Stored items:
....

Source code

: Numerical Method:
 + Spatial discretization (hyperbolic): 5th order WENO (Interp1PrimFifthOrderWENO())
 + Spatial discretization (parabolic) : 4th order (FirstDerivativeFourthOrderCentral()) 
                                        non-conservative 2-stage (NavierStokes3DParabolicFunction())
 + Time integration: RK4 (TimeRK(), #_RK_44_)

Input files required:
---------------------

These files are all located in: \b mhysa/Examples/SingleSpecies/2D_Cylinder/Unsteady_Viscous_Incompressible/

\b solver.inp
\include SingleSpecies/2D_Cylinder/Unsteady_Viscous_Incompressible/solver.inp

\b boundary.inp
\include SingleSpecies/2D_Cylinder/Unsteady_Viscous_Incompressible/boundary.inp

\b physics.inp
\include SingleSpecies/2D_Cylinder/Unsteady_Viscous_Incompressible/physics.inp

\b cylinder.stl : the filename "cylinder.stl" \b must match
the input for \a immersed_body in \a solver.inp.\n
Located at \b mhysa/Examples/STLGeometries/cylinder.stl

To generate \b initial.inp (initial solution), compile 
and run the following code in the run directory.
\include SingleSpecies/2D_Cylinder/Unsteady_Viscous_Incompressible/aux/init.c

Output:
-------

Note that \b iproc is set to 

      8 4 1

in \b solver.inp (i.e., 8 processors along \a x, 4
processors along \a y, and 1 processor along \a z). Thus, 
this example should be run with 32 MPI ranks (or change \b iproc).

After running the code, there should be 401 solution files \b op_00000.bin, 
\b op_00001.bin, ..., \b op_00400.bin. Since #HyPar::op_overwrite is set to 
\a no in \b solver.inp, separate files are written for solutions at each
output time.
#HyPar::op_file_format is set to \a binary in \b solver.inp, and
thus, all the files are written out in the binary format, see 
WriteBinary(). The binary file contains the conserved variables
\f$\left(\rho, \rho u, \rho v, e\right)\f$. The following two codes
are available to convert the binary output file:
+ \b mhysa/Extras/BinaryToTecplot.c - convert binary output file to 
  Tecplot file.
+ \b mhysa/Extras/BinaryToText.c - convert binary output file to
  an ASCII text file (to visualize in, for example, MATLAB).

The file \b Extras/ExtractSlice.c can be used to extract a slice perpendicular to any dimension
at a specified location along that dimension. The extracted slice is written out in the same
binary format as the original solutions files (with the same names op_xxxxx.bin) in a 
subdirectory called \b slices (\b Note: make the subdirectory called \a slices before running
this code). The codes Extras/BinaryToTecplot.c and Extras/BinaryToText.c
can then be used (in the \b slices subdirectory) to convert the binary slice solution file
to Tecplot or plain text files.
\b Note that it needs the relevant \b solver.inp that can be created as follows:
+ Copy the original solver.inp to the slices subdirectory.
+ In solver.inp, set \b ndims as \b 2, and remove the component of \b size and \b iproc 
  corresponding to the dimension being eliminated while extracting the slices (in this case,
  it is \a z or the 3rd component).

....

- _Your goal_: Output every line of the data above without any changes.

- _Solution to this exercise_:
Source code

: Numerical Method:
 + Spatial discretization (hyperbolic): 5th order WENO (Interp1PrimFifthOrderWENO())
 + Spatial discretization (parabolic) : 4th order (FirstDerivativeFourthOrderCentral()) 
                                        non-conservative 2-stage (NavierStokes3DParabolicFunction())
 + Time integration: RK4 (TimeRK(), #_RK_44_)

Input files required:
---------------------

These files are all located in: \b mhysa/Examples/SingleSpecies/2D_Cylinder/Unsteady_Viscous_Incompressible/

\b solver.inp
\include SingleSpecies/2D_Cylinder/Unsteady_Viscous_Incompressible/solver.inp

\b boundary.inp
\include SingleSpecies/2D_Cylinder/Unsteady_Viscous_Incompressible/boundary.inp

\b physics.inp
\include SingleSpecies/2D_Cylinder/Unsteady_Viscous_Incompressible/physics.inp

\b cylinder.stl : the filename "cylinder.stl" \b must match
the input for \a immersed_body in \a solver.inp.\n
Located at \b mhysa/Examples/STLGeometries/cylinder.stl

To generate \b initial.inp (initial solution), compile 
and run the following code in the run directory.
\include SingleSpecies/2D_Cylinder/Unsteady_Viscous_Incompressible/aux/init.c

Output:
-------

Note that \b iproc is set to 

      8 4 1

in \b solver.inp (i.e., 8 processors along \a x, 4
processors along \a y, and 1 processor along \a z). Thus, 
this example should be run with 32 MPI ranks (or change \b iproc).

After running the code, there should be 401 solution files \b op_00000.bin, 
\b op_00001.bin, ..., \b op_00400.bin. Since #HyPar::op_overwrite is set to 
\a no in \b solver.inp, separate files are written for solutions at each
output time.
#HyPar::op_file_format is set to \a binary in \b solver.inp, and
thus, all the files are written out in the binary format, see 
WriteBinary(). The binary file contains the conserved variables
\f$\left(\rho, \rho u, \rho v, e\right)\f$. The following two codes
are available to convert the binary output file:
+ \b mhysa/Extras/BinaryToTecplot.c - convert binary output file to 
  Tecplot file.
+ \b mhysa/Extras/BinaryToText.c - convert binary output file to
  an ASCII text file (to visualize in, for example, MATLAB).

The file \b Extras/ExtractSlice.c can be used to extract a slice perpendicular to any dimension
at a specified location along that dimension. The extracted slice is written out in the same
binary format as the original solutions files (with the same names op_xxxxx.bin) in a 
subdirectory called \b slices (\b Note: make the subdirectory called \a slices before running
this code). The codes Extras/BinaryToTecplot.c and Extras/BinaryToText.c
can then be used (in the \b slices subdirectory) to convert the binary slice solution file
to Tecplot or plain text files.
\b Note that it needs the relevant \b solver.inp that can be created as follows:
+ Copy the original solver.inp to the slices subdirectory.
+ In solver.inp, set \b ndims as \b 2, and remove the component of \b size and \b iproc 
  corresponding to the dimension being eliminated while extracting the slices (in this case,
  it is \a z or the 3rd component).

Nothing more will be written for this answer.